TaintDroid uses dynamic taint analysis to monitor privacy-sensitive information. Sensitive information is first identified at a taint source, where a taint marking is assigned. Dynamic taint analysis tracks how labeled data impacts other data, potentially leaking the original sensitive information. This tracking is performed at the instruction level, and affected data is identified before it leaves the system at a taint sink (usually the network interface). TaintDroid integrates multiple granularities of taint propagation: variable-level, method-level, message-level, and file-level. It uses the Dalvik VM interpreter for variable-level tracking, message-level tracking between applications, method-level tracking for system-provided native libraries, and file-level tracking for persistent data.

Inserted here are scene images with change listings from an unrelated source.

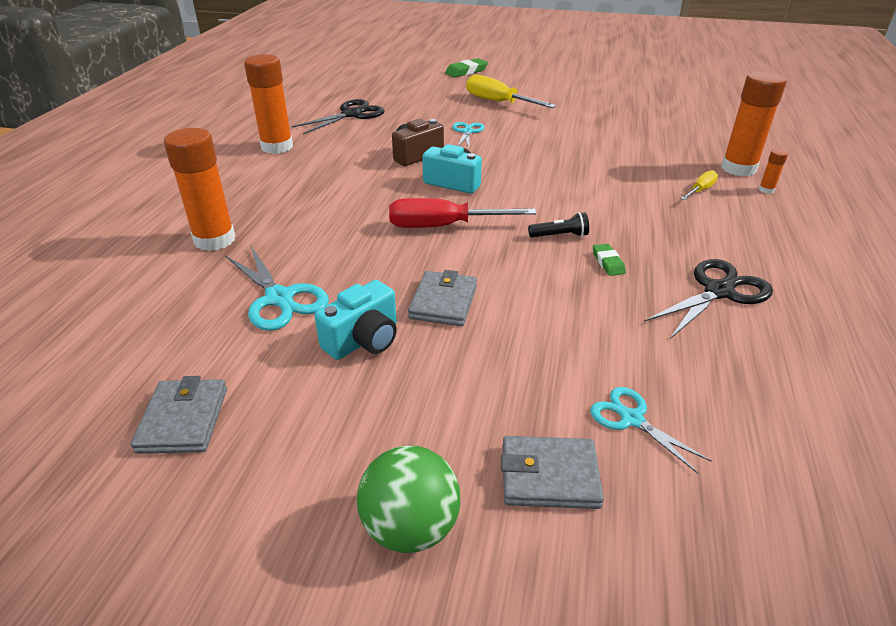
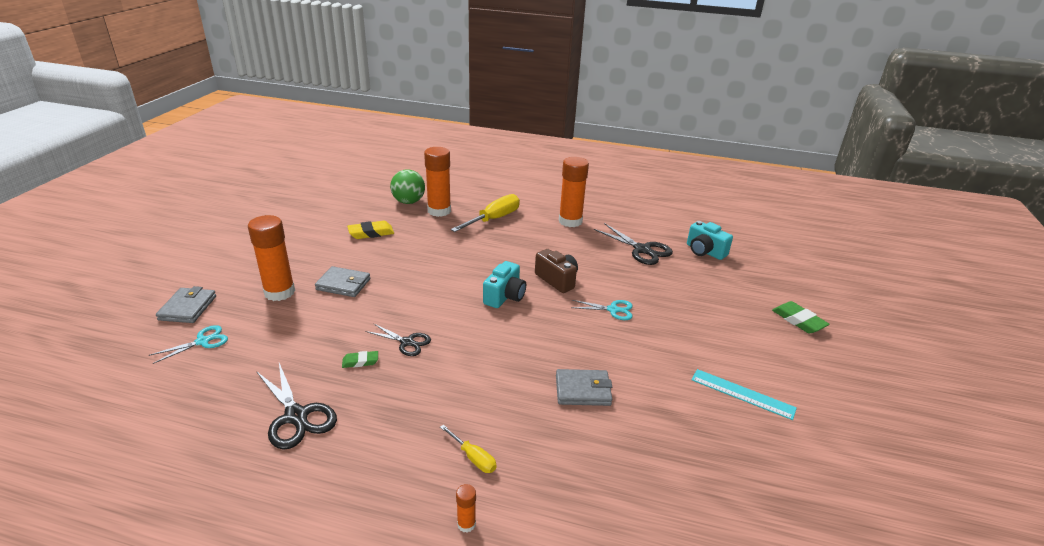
camera: 90 degrees right, 5 degrees down
(183, 420) = (290, 217): grey wallet -> grey wallet (583, 390)
(279, 298) = (371, 233): turquoise scissors -> yellow eraser
(363, 340) = (321, 258): turquoise camera -> turquoise camera (704, 251)
(411, 527) = (191, 270): green ball -> green ball (408, 202)
(443, 226) = (435, 288): red screwdriver -> none
(498, 102) = (701, 336): yellow screwdriver -> yellow screwdriver (493, 219)
(560, 236) = (407, 342): black flashlight -> black scissors
(565, 96) = (742, 394): none -> turquoise ruler
(738, 168) = (527, 515): orange glue stick -> orange glue stick (279, 292)

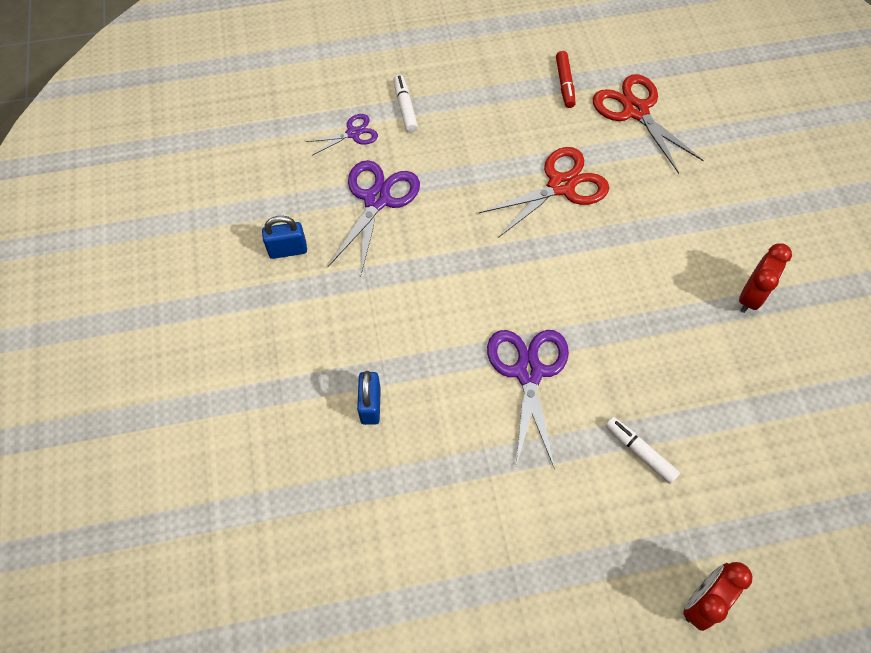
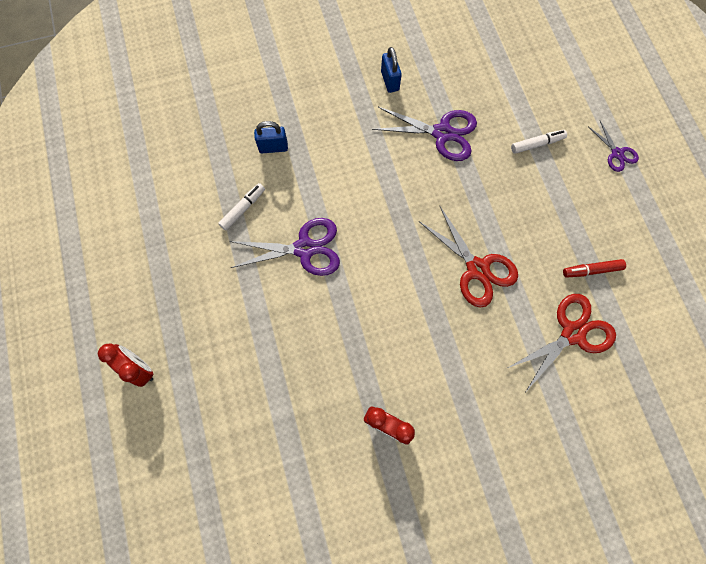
camera: 85 degrees right, 10 degrees up
(353, 133) = (503, 110): purple scissors -> purple scissors (617, 153)
(640, 452) = (245, 328): white marker -> white marker (243, 209)

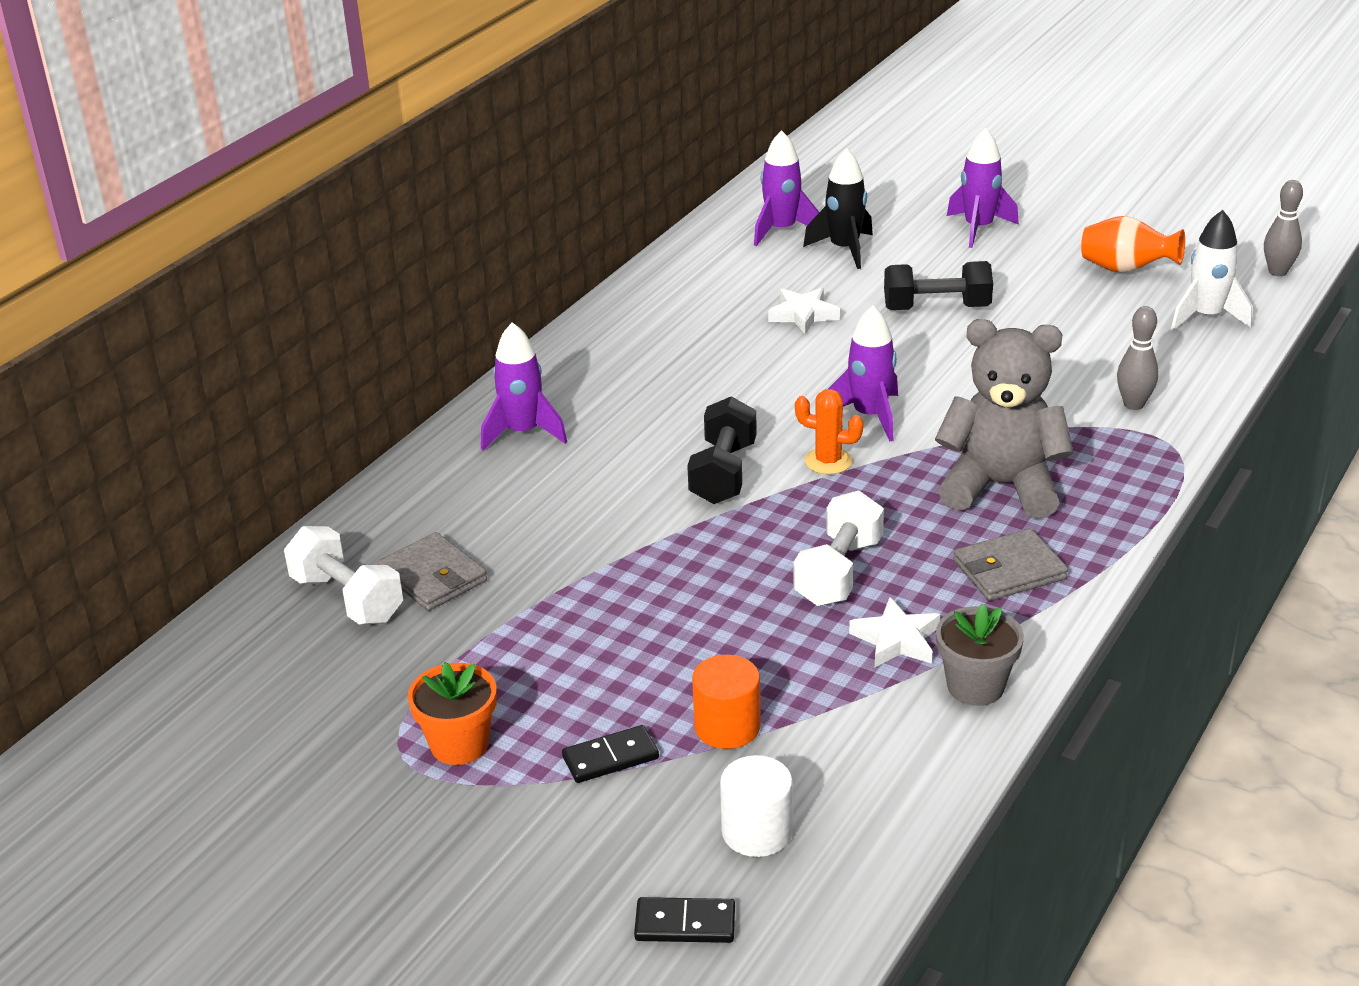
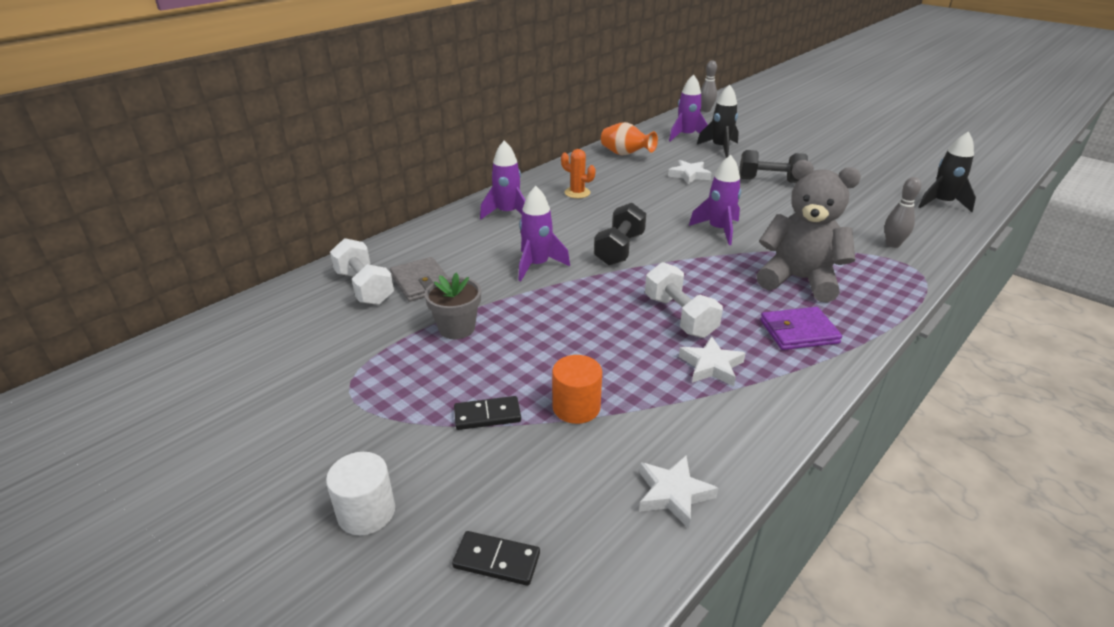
camera: 10 degrees right, 0 degrees up
(459, 744) = (390, 388): orange flower pot -> none
(757, 831) = (575, 491): white cylinder -> white cylinder (366, 512)
(828, 461) = (687, 251): orange cactus -> orange cactus (577, 193)
(838, 572) = (679, 316): white dumbbell -> white dumbbell turned 60 degrees counterclockwise
(879, 813) = (673, 494): none -> white star
(975, 686) = (764, 408): grey flower pot -> grey flower pot (457, 328)
(978, 228) = (800, 146): purple rocket -> purple rocket (537, 265)
(1009, 570) = (799, 332): grey wallet -> purple wallet
(1126, 270) = (889, 174): orange vase -> orange vase (625, 154)
(1206, 317) = (942, 203): white rocket -> black rocket
(1277, 272) = (988, 185): grey bowling pin -> grey bowling pin (706, 110)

TaintDroid's design ensures efficient taint tracking by leveraging architectural features of virtual-machine-based smartphones. It instruments the VM interpreter to provide variable-level tracking, uses message-level tracking between applications, and employs method-level tracking for native libraries. Taint tags are stored adjacent to variables in memory, providing spatial locality. TaintDroid also handles taint propagation for native code, IPC, and secondary storage. It uses a taint interface library to communicate taint tags with the tracking system, and integrates with the Dalvik JIT compiler for performance optimization.
TaintDroid's privacy analysis identifies when tainted information is transmitted over the network interface. It places hooks in Android's LocationManager and SensorManager services for low-bandwidth sensors, and in ContentResolver and CursorWrapper classes for information databases. It instruments APIs for device identifiers such as phone number, SIM card identifiers, and device identifier. TaintDroid's application studies found that 15 of 30 applications in 2010 reported users' locations to remote advertising servers, and 7 collected device ID and other sensitive information. Similar findings were observed in 2012 studies. TaintDroid's findings demonstrate its ability to expose potential misbehavior by third-party applications.